The next seemingly casual use of the word God in Common Sense is located at the end of paragraph forty-seven of section three. Said paragraph, and the three that precede it, concern themselves with Paine’s proposed outline for a formal national government to effectively replace the Continental Congress, and an accompanying constitutional convention. Having provided a basic rundown of how said government could be organized, how a “Charter of the United Colonies” could be arrived at, and what sort of matters needed to be discussed in the process, Paine concluded,

Immediately after which, the said Conference to dissolve, and the bodies of which shall be chosen comformable to the said charter, to be the legislators and governors of this continent for the time being: Whose peace and happiness, may God preserve, Amen.

By capping his proposed framework of a united American government thusly, Paine seemed almost to transform it into a kind of sermon. Just as a priest would bless his congregation at the end of a homily, in effect also offering benediction to the shared experience of church attendance, Paine blessed both the officers of his proposed national government in their endeavor, as well as the effort that would potentially bring said government into being. This apparent fusion of a republican vision of self-government with the spiritual weight of sanctified oration was likely intended to co-opt the significance of the latter on behalf of the former. If Paine’s fellow colonists could come to experience membership in a shared political community – transcending local or even state loyalties – with the same emotional, personal, or moral resonance as they did membership in the spiritual community that is a church congregation, American independence could have been ensured of a solid social foundation.

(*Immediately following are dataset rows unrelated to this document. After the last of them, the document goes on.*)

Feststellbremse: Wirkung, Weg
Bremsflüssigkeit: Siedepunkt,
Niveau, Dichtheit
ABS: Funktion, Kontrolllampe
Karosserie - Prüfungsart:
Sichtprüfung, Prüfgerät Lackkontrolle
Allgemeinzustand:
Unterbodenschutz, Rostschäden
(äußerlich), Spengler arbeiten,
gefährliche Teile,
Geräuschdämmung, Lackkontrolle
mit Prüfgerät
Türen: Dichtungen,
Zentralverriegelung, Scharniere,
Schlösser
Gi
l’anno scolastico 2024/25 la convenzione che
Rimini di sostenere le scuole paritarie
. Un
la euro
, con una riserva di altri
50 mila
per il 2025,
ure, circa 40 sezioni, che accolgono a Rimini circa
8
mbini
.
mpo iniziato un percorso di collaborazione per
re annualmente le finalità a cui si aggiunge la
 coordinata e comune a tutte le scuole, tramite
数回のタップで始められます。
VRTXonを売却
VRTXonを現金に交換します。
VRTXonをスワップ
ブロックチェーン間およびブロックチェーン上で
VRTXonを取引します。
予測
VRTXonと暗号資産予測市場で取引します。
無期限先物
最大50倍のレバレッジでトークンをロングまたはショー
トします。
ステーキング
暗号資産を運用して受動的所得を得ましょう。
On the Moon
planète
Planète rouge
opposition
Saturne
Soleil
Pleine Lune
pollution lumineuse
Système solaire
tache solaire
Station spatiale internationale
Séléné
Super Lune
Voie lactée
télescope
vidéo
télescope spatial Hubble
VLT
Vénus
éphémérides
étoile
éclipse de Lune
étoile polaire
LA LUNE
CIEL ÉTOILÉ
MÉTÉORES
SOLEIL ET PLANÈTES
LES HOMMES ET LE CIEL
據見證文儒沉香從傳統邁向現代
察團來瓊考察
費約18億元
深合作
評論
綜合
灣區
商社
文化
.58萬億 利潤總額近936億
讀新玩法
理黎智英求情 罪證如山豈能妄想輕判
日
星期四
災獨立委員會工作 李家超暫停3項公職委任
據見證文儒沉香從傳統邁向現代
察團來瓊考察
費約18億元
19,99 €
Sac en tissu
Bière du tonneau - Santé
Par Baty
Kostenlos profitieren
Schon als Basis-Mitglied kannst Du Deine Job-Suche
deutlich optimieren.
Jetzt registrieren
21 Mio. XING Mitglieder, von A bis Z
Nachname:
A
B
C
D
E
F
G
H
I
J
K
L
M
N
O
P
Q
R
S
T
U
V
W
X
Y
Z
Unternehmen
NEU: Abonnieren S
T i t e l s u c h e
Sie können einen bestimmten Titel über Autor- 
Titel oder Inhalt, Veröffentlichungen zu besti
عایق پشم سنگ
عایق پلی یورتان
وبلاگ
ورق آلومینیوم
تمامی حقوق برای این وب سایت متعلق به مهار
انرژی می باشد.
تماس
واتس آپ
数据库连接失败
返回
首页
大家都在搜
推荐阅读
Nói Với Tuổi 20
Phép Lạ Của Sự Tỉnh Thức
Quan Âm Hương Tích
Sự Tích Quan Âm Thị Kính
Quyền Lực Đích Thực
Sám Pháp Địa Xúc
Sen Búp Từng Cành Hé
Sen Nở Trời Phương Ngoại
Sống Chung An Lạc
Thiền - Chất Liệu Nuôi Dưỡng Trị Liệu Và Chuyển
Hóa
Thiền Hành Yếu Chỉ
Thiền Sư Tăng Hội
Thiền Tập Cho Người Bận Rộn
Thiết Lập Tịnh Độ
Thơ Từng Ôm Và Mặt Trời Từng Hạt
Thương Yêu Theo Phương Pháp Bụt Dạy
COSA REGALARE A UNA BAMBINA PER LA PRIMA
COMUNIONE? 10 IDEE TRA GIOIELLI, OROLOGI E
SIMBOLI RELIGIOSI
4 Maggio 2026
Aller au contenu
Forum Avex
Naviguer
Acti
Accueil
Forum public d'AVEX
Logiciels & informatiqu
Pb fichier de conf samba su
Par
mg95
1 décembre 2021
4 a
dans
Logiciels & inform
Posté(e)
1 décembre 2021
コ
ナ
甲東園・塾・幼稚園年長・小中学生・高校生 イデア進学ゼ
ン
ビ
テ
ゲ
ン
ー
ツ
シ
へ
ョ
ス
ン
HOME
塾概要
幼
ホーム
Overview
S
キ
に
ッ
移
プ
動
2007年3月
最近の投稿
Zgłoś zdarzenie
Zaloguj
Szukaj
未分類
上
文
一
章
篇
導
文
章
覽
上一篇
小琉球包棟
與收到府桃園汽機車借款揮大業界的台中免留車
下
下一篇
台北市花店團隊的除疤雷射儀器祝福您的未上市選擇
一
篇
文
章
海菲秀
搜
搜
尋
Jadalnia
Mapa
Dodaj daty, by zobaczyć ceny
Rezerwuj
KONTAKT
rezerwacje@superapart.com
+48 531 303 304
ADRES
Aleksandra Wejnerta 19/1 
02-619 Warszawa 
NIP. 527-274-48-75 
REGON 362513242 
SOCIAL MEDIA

Further evidence of Paine’s attempt to combine the political and spiritual in a prospective independent American republic comprises his final use of the word God in Common Sense, found in the fiftieth paragraph of section three. Addressing potential criticism of post-independence America’s lack of a king, Paine declared, in what seems a fit of nose-thumbing pique, “let a day be set apart for proclaiming the charter; let it be brought forth placed on the divine law, the word of God; let a crown be placed thereon, by which the world may know, that so far as we approve as monarchy, that in America THE LAW IS KING.” Putting aside the tremendous spectacle that this description calls to mind, it’s enormously significant that Paine advised the theoretical national charter to be crowned be placed upon “the word of God” before the deed was done. In that action the “divine law” and man’s law would literally touch, a constitution resting atop, presumably, a Bible, together to be declared the sole sovereign of the American people. Apparently content to throw subtlety out the window, Paine thus provided his audience with a vivid visual metaphor of the relationship he envisioned between law and liturgy in the nation they all stood on the cusp of forming. Going a bit farther, perhaps unnecessarily, I might even call attention to the arrangement of the two constituent elements: on the bottom, the Bible, providing a sound spiritual and moral bedrock for the new nation; on top, the constitution, a clearly written expression of the customs and norms of a free people, buttressed by the weight of the sacred knowledge that rests beneath it. A more powerful, and for countless American colonist in 1776 a more appealing, image of what an independent America could have been I defy anyone to locate. Though I again remind my own readers that Thomas Paine was himself a radical religious skeptic, his grasp of the spiritual sensibilities of his fellow colonists was arguably unparalleled and was put, over the course of Common Sense, to expert use.